CROSSING THE BRIDGE

Türken-Rap
Fatih Akins Dokumentation der Musikszenen in Istanbul

In Fatih Akins Gegen die Wand war Istanbul nur ein Nebenschauplatz. Die lebenshungrige Sybel flüchtete in die Bosporus-Metropole, als ihr das Moralkorsett der türkischen Community in Hamburg zu eng wurde. In Akins neuem Film Crossing the Bridge spielt Istanbul nun die Hauptrolle. Zusammen mit dem Bassgitarristen der Einstürzenden Neubauten, Axel Hacke, macht sich der Film auf die Suche nach dem Sound jener Stadt an der Grenze zwischen Europa und Asien.
Dabei tastet er die ganze Bandbreite der Istanbuler Musikszene ab. Von der neopsychedelischen Band Baba Zula bis zu dem türkischen Altrocker Erin Koray, von der Hip-Hop und Breakdance-Szene im Stadtteil Bakirköy bis zu den sphärischen Weltmusikklängen von Mercan Dede, von Straßenmusikern, die sich der Konsumgesellschaft verweigern, bis hin zu den großen Stars der türkischen Popmusik.

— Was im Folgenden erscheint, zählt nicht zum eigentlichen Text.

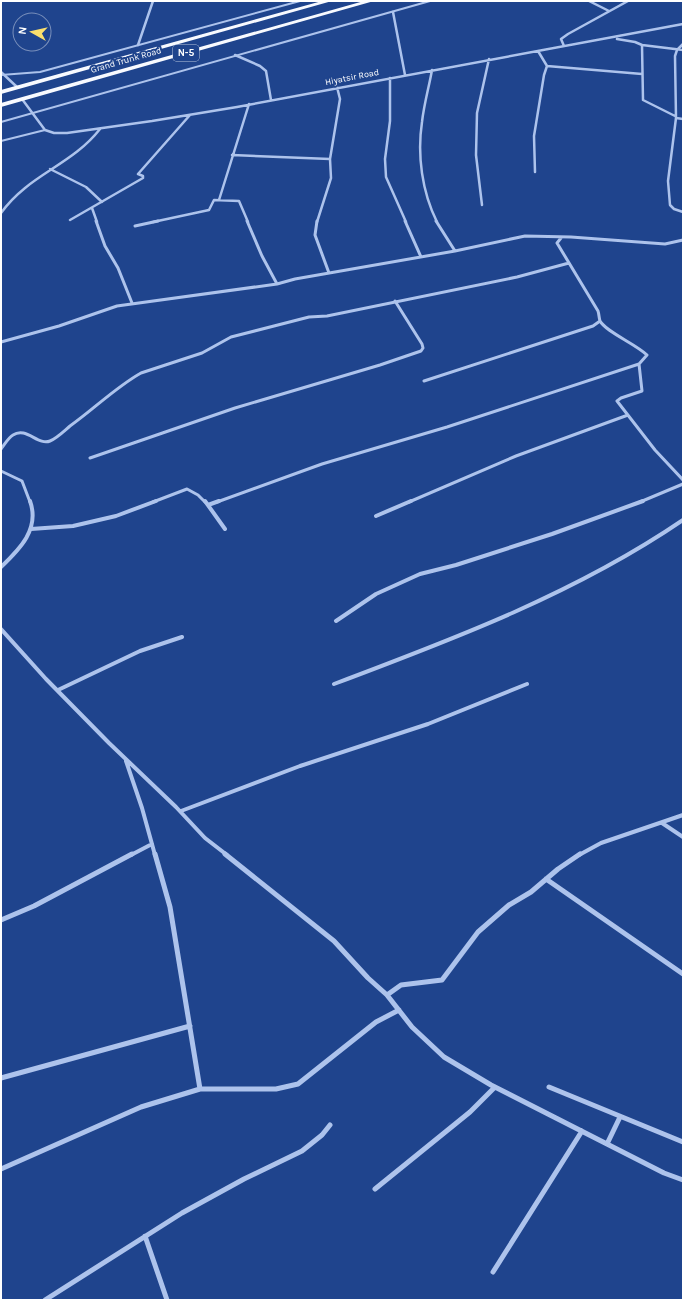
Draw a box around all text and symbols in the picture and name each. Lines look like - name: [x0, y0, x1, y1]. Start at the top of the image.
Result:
- north arrow: [12, 12, 52, 52]
- text: N: [16, 26, 30, 35]
- street label: Grand Trunk Road: [90, 45, 162, 75]
- road number: N-5: [173, 45, 199, 61]
- street label: Hiyatsir Road: [324, 67, 380, 87]

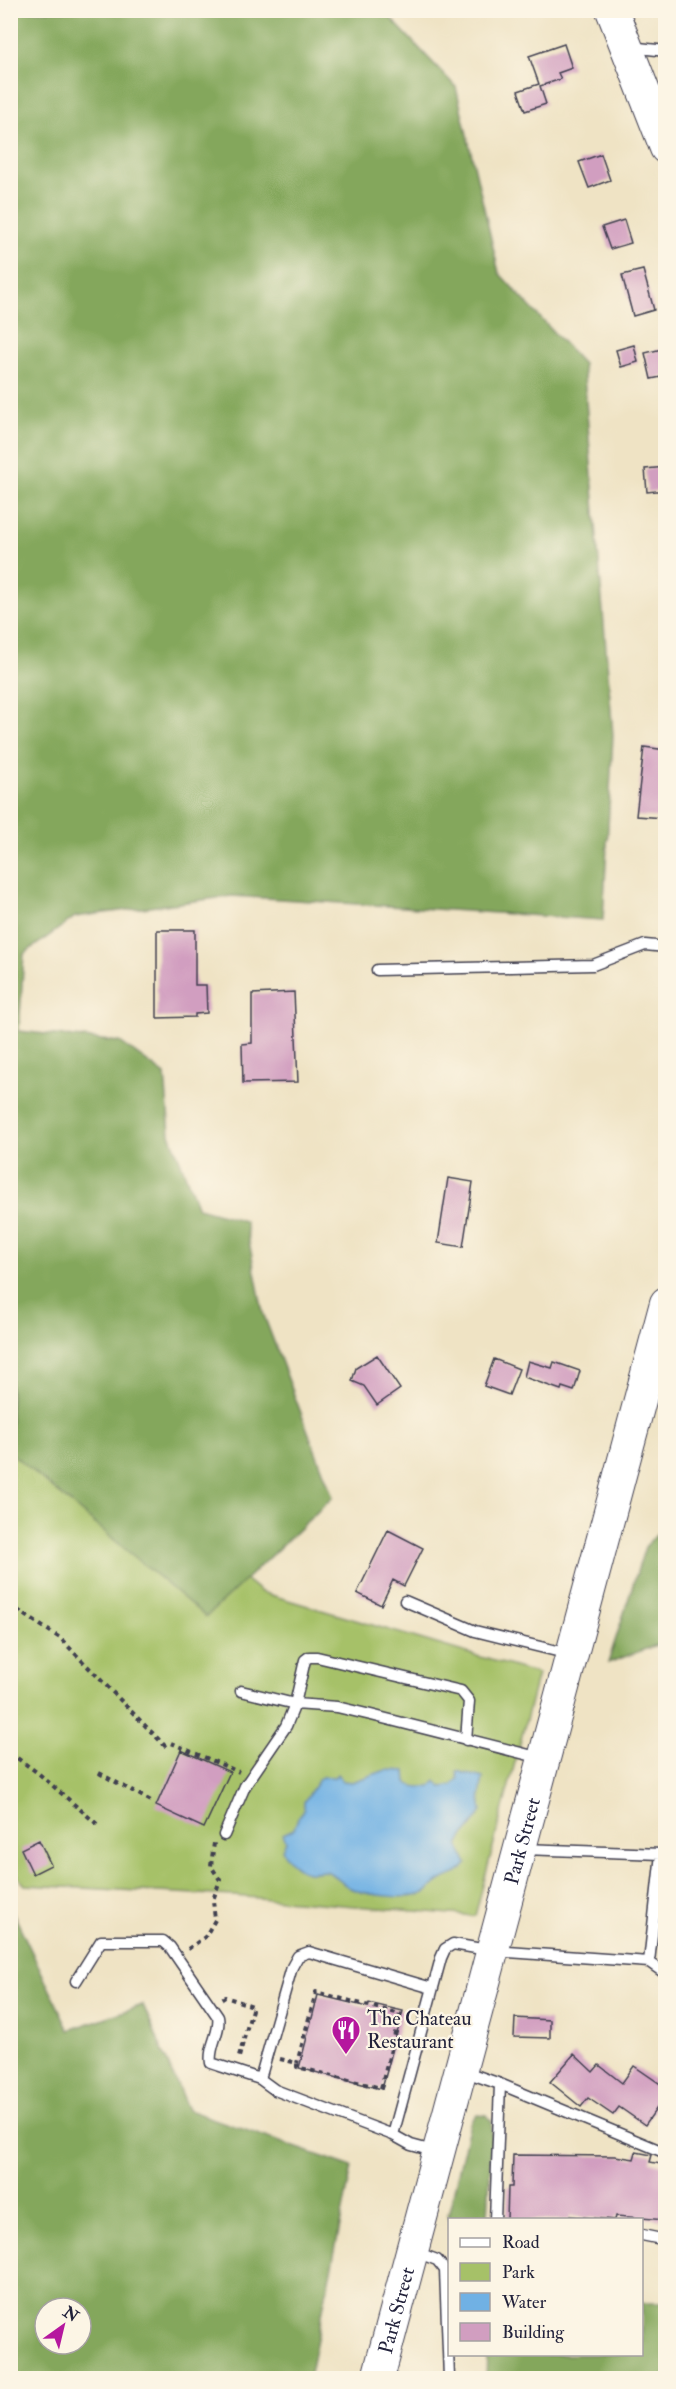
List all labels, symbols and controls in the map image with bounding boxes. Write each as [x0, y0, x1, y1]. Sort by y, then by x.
street label: Park Street [499, 1794, 546, 1887]
place label: The Chateau Restaurant [367, 2006, 472, 2054]
restaurant icon: The Chateau Restaurant [330, 2014, 362, 2056]
legend [448, 2218, 643, 2356]
text: Road [502, 2231, 540, 2254]
text: Park [502, 2261, 535, 2284]
street label: Park Street [373, 2264, 420, 2357]
text: Water [501, 2291, 546, 2314]
north arrow [33, 2296, 93, 2356]
text: N [58, 2302, 83, 2327]
text: Building [502, 2321, 565, 2344]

Sieht man einmal vom etwas hölzernen Off-Kommentar Axel Hackes ab, gelingt es Akin, ein höchst lebendiges Bild der türkischen Musik zu zeichnen. Dabei endet sein Konzept, die gegensätzlichsten Musikrichtungen in einer Dokumentation zu vereinigen, keineswegs in unverbindlicher Beliebigkeit. Im Gegenteil scheinen sich die Klänge aus verschiedenen Generationen und Kulturen miteinander zu vernetzten. Wenn der Rapper Ceza seine Verse in irrsinnigem Stakkato heraussingt, glaubt man, der Hip Hop sei für die türkische Sprache erfunden worden. Über die amerikanischen Gangsta-Rapper rümpfen die Istanbuler Kollegen nur die Nase. Die seien zu unpolitisch, und der 60jährige Vater fügt hinzu: Hip Hop ist die Musik, die die Türkei heute braucht.

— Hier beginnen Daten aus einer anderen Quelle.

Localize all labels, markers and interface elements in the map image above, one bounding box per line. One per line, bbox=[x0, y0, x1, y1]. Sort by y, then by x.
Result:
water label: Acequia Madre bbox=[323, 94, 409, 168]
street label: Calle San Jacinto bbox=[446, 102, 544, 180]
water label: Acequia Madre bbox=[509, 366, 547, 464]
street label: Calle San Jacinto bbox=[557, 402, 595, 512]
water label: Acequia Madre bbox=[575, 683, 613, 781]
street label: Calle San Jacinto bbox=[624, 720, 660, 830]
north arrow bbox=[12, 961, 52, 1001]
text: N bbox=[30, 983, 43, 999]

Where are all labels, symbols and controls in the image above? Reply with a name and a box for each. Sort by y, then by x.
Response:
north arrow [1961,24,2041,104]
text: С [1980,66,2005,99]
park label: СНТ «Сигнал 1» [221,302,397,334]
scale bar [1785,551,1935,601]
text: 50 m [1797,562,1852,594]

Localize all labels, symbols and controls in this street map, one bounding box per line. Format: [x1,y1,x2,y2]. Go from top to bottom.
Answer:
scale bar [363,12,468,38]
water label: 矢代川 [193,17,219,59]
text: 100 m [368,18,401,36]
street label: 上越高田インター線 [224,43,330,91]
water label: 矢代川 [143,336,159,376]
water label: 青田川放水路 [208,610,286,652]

Kurdische Musik war über zehn Jahre lang in der Türkei verboten. Wenn die kurdische Sängerin Aynur in einem alten Hamam traditionelle Klagelieder anstimmt, spürt man eindringlich den erlebten Schmerz ihres Volkes. Der Höhepunkt des Films ist der Auftritt Orhan Gencebays, der in den 60ern auch ein beliebter Filmstar war. Er ist der Meister der Saz, einer Langhalslaute, die Gencebay mit seinen modernen Arabesquen wieder zum populären Instrument gemacht hat. Schließlich tritt die Königin der türkischen Popmusik Sezen Aksu ans Mikrofon und beschwört mit Istanbul Hitirasi das Istanbul der 30er Jahre.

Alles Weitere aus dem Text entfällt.